By Saabira Chaudhuri 

LONDON-- Anheuser-Busch InBev NV on Tuesday raised its offer for SABMiller PLC in their proposed $100 billion-plus beer megamerger, trying to quell an investor revolt over the valuation of the deal after the British pound's steep descent.

The Belgian-based beer giant lifted its cash offer to GBP45 ($59.10) a share, from GBP44 a share, to appease many of London-based SABMiller's shareholders, who have watched the value of the offer fall along with sterling. The pound sank sharply after the June 23 vote by Britain to leave the European Union.

That fall has deflated the value of AB InBev's cash-only offer, intended for most shareholders, compared with a separate, cash-and-share offer aimed at SABMiller's two biggest shareholders, U.S. cigarette maker Altria Group Inc. and Colombia's Santo Domingo family. That so-called partial-share alternative has soared in value, because AB InBev shares are priced in euros.

AB InBev also raised the cash component of the alternative offer by 88 pence a share. After Tuesday's sweetened terms and the rise in the euro against the pound, the partial-share offer is now worth GBP51.14 based on Monday's closing prices, compared with GBP41.85 in November, when both sides formally agreed on the deal. The partial-share deal is technically open to all shareholders, but it comes with a five-year lockup that is unattractive for many investors.

The fresh offer comes after both companies spent months pursuing regulatory approval for the megamerger around the world. They have agreed to sell big chunks of their business in the process, raising the stakes for both to reach a new deal.

AB InBev, the world's largest brewer, said the sweetened offer was its final one, a turn of phrase that under U.K. takeover rules prevents it from making another offer for six months.

SABMiller, in its own statement, said it has hired Centerview Partners Holdings LLC to give it financial advice following the recent currency volatility, and that its board would consult with shareholders and meet to formally review the offer. It said the chairmen of both brewers held talks on Friday, but they didn't discuss the terms of a new deal.

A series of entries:

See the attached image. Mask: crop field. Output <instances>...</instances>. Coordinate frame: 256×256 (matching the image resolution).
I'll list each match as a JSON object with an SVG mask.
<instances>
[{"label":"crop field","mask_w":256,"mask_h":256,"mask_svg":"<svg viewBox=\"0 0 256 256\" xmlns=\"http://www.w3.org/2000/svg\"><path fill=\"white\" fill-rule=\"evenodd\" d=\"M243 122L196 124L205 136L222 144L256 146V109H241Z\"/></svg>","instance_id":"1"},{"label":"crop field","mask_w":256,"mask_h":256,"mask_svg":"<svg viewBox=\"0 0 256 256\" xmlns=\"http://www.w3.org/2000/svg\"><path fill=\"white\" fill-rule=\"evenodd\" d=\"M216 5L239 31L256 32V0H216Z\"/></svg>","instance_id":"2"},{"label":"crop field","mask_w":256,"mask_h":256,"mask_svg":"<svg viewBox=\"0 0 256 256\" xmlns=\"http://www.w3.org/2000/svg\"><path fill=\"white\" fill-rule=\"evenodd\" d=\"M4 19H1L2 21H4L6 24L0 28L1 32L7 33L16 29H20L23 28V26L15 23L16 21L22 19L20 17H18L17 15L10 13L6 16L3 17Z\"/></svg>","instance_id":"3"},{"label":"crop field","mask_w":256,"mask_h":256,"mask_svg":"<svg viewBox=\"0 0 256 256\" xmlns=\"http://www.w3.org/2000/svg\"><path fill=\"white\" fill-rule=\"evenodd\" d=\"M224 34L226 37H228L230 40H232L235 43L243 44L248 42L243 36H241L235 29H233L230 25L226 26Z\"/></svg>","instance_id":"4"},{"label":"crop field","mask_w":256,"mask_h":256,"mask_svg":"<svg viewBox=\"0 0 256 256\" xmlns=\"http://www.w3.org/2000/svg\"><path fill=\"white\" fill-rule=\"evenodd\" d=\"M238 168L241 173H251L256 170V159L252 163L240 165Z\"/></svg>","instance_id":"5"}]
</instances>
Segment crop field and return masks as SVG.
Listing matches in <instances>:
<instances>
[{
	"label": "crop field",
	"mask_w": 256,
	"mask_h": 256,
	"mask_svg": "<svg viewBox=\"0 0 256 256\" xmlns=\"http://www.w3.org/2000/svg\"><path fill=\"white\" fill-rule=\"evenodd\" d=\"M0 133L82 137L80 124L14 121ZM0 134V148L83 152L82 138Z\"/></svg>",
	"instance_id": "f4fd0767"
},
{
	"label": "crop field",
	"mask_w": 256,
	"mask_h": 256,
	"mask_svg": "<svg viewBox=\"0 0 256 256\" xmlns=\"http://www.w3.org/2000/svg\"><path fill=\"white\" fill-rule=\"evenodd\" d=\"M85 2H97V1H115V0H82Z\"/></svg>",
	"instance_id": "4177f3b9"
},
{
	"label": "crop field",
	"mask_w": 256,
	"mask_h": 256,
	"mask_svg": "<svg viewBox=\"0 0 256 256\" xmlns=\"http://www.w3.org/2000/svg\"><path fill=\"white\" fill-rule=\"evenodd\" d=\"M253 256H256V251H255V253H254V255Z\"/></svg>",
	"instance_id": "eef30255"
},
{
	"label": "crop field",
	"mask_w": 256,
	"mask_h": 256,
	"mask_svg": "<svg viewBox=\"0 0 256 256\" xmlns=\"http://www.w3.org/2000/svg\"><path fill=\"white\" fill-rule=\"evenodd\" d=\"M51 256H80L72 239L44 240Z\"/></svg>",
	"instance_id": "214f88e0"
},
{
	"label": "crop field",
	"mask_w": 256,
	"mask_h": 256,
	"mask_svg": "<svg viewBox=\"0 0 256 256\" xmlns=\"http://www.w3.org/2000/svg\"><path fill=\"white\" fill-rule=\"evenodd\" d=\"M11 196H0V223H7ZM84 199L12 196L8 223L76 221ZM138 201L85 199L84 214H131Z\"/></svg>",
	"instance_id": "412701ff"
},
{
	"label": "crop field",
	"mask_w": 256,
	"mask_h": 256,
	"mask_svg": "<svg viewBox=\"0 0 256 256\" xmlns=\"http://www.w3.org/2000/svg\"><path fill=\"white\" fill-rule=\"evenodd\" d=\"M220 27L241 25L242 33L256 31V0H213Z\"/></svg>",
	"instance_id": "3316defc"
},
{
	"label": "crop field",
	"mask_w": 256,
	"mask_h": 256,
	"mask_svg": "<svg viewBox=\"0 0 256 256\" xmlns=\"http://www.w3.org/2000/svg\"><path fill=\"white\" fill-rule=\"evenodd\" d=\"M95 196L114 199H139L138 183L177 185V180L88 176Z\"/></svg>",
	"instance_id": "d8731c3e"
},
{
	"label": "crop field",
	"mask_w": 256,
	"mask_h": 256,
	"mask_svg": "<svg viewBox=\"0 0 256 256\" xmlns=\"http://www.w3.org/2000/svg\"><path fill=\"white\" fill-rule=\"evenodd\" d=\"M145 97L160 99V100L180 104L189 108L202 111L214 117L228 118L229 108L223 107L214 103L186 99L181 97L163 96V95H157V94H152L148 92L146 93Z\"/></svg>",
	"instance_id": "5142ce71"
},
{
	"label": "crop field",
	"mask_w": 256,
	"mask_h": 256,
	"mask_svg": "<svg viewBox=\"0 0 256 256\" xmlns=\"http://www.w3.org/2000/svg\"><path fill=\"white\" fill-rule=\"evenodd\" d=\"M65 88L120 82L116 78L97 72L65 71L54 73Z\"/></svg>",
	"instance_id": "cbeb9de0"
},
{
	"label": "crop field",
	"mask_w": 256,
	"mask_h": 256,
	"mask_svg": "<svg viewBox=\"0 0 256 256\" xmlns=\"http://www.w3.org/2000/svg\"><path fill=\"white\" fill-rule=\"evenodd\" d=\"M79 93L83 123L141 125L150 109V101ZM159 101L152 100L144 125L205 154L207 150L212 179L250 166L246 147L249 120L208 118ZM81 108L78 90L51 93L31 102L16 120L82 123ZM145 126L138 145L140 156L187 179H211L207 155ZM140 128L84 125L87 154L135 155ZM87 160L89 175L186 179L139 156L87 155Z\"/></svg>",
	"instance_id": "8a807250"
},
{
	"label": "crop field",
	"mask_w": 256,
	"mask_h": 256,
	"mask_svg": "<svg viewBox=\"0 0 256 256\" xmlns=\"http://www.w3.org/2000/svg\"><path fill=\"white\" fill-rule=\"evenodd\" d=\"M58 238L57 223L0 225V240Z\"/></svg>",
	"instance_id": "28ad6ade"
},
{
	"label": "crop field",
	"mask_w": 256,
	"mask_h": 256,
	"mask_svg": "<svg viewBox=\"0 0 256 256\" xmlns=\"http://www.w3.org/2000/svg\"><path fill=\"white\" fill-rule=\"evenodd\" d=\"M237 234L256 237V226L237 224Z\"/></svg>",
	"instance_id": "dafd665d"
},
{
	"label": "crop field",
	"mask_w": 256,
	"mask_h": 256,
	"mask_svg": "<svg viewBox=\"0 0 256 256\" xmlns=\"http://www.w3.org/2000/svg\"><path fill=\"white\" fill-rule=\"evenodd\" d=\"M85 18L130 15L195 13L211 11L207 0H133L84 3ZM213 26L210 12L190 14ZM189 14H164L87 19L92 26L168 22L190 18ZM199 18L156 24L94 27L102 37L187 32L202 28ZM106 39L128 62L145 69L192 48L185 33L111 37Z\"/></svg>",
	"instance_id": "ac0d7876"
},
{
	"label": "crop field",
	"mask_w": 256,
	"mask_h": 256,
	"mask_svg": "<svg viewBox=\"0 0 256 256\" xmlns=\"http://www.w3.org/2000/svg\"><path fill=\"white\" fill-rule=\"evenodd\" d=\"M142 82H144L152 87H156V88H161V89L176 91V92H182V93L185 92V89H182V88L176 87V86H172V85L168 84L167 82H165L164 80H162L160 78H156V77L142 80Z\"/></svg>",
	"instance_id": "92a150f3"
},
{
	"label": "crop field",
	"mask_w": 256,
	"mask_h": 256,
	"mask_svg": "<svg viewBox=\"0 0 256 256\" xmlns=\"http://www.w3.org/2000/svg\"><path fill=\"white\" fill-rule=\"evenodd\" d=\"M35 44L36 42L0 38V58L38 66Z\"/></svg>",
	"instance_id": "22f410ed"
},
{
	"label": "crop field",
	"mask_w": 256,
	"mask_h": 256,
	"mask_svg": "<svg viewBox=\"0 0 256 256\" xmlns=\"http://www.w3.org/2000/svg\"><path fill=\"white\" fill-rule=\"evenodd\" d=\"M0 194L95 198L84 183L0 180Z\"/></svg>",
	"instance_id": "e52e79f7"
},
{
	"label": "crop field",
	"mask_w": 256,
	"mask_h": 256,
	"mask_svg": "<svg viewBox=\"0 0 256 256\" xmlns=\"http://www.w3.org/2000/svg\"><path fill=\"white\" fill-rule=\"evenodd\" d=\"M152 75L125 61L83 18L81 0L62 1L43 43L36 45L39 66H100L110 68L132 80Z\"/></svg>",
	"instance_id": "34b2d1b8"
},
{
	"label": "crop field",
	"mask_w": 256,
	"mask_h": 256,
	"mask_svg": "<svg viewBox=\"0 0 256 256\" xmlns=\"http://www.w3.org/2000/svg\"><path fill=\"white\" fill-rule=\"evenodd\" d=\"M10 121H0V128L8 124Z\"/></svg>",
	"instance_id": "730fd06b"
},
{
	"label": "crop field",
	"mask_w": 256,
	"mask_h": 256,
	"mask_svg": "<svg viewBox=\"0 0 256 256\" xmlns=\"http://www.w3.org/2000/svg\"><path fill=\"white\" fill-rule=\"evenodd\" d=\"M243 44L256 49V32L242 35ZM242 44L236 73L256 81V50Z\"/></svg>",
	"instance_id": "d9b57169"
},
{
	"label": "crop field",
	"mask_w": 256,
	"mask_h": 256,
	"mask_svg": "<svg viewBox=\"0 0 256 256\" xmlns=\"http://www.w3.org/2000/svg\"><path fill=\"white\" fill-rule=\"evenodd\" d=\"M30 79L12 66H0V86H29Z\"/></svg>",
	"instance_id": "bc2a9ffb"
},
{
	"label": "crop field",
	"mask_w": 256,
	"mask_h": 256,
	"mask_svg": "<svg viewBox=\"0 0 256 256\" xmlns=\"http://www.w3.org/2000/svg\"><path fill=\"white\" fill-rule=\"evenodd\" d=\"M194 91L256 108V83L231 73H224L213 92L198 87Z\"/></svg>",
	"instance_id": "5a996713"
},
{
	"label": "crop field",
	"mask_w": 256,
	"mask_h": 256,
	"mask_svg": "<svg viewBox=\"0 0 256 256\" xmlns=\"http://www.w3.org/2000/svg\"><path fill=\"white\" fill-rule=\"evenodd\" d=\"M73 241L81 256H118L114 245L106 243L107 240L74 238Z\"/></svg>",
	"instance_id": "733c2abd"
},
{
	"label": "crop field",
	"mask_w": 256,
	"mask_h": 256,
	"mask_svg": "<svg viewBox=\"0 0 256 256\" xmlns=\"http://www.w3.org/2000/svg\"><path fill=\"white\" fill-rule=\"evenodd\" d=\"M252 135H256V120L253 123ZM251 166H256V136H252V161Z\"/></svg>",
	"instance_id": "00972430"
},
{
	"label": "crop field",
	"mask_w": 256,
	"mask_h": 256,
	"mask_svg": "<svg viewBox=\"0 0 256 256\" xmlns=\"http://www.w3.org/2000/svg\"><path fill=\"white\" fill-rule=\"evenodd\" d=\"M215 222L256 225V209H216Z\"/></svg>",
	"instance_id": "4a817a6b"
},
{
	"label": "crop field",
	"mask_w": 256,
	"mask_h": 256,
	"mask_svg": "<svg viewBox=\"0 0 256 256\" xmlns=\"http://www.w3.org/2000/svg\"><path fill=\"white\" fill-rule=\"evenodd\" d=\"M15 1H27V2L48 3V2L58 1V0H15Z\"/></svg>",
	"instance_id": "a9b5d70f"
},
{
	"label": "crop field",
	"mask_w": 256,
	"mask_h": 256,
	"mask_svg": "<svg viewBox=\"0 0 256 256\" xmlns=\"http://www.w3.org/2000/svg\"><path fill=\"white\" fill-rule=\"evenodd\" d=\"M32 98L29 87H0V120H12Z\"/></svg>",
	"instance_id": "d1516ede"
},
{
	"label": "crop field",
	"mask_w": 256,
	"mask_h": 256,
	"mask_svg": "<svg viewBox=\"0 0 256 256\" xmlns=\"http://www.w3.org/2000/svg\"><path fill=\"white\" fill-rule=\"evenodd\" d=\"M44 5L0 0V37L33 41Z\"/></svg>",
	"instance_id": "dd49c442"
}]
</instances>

What you should do
Please copy the passage of the beer merger article starting at "The Belgian-based beer" and ending at "the European Union.", substituting "the British currency" for "sterling". The entries play no part in what you need to do.

Exercise output
The Belgian-based beer giant lifted its cash offer to GBP45 ($59.10) a share, from GBP44 a share, to appease many of London-based SABMiller's shareholders, who have watched the value of the offer fall along with the British currency. The pound sank sharply after the June 23 vote by Britain to leave the European Union.